Si Flore Laurentienne raffole de la nature, il raffole évidemment aussi de l’analogue, du concret, du tangible. La semaine dernière, il tenait une séance d’écoute de son Volume III en vinyle au Art et Son, un magasin d’équipement audio de haute qualité situé sur le boulevard Saint-Laurent. Ici, à Sors-tu?, nous avons donc eu la chance de découvrir l’album en avant-première sur un système de son à… 50 000$! Les cordes prennent une ampleur que l’on ne pouvait pas imaginer, mariées à des synthétiseurs analogues d’une beauté saisissante. On perçoit de plus belle l’influence baroque de sa musique, la réactualisation du classique dans un mouvement plus moderne, sans être trop moderne.

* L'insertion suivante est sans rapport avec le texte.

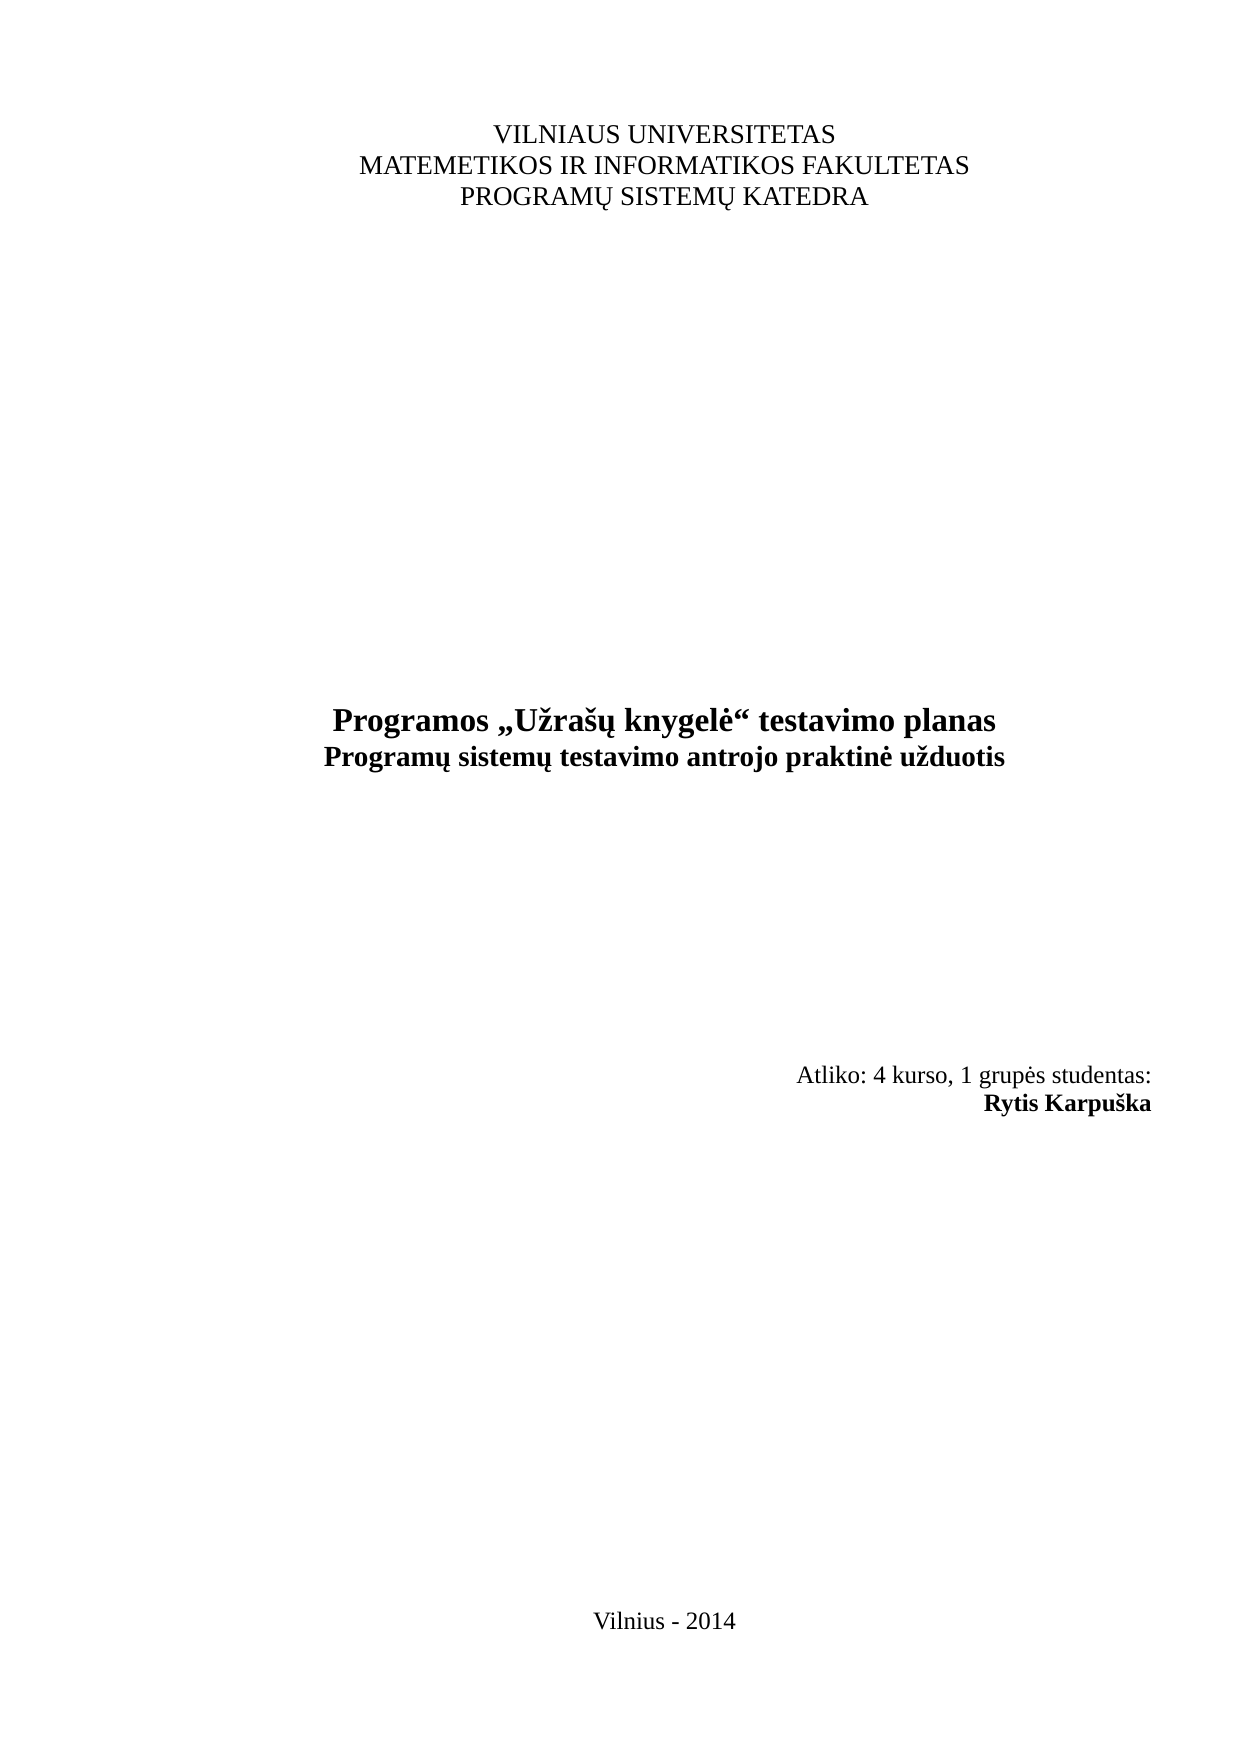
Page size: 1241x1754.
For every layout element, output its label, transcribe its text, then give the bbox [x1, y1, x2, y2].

text Rytis Karpuška [406, 1088, 1152, 1117]
text VILNIAUS UNIVERSITETAS [177, 118, 1152, 149]
text Atliko: 4 kurso, 1 grupės studentas: [177, 1060, 1152, 1088]
text MATEMETIKOS IR INFORMATIKOS FAKULTETAS [177, 149, 1152, 180]
text Vilnius - 2014 [177, 1606, 1152, 1635]
text Programos „Užrašų knygelė“ testavimo planas [177, 700, 1152, 739]
text PROGRAMŲ SISTEMŲ KATEDRA [177, 180, 1152, 212]
text Programų sistemų testavimo antrojo praktinė užduotis [177, 739, 1152, 772]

On ferme les yeux, et on y est, dans la nature québécoise.

Si on doute que vous ne possédez pas un système de son à 50 000$ chez vous, on vous propose tout de même d’écouter le Volume III de Flore Laurentienne en vinyle ou en CD, ou du moins, avec des haut-parleurs de bonne qualité. Une musique comme telle mérite plus que de simples écouteurs filaires bas marché, ou pire… une sortie audio d’ordinateur!

flore laurentienne seance d ecoute* Photo par Sami Rixhon.

Après une tournée européenne qui débute au mois d’avril, Flore Laurentienne sera de retour sur les scènes du Québec en juin, dans le cadre du Festival International de Jazz de Montréal, à la Maison Symphonique. Il annonce un spectacle avec 10 (!) musiciens : un quatuor à cordes, deux percussionnistes et multi-instrumentistes – dont Robbie Kuster, ancien batteur de Patrick Watson –, deux harpes et un pianiste. Une collaboration avec l’OSM, orchestre connu pour ses propositions grand public et éclatées, c’est dans les plans?

« On est déjà un projet classique dans lequel il y a des éléments de pop qui sont intégrés, mais de façon viscérale. C’est l’essence même du projet, que les éléments classiques et les éléments électroniques soient parfaitement imbriqués. Donc, ce ne serait vraiment pas difficile de faire ce genre de concert. J’attends que le téléphone sonne, on va voir! », conclut Flore Laurentienne en riant.

Vous pouvez retrouver la tournée complète de Flore Laurentienne en cliquant juste ici. Volume III, le quatrième album de l’artiste, sera lâché au public ce soir même, à minuit.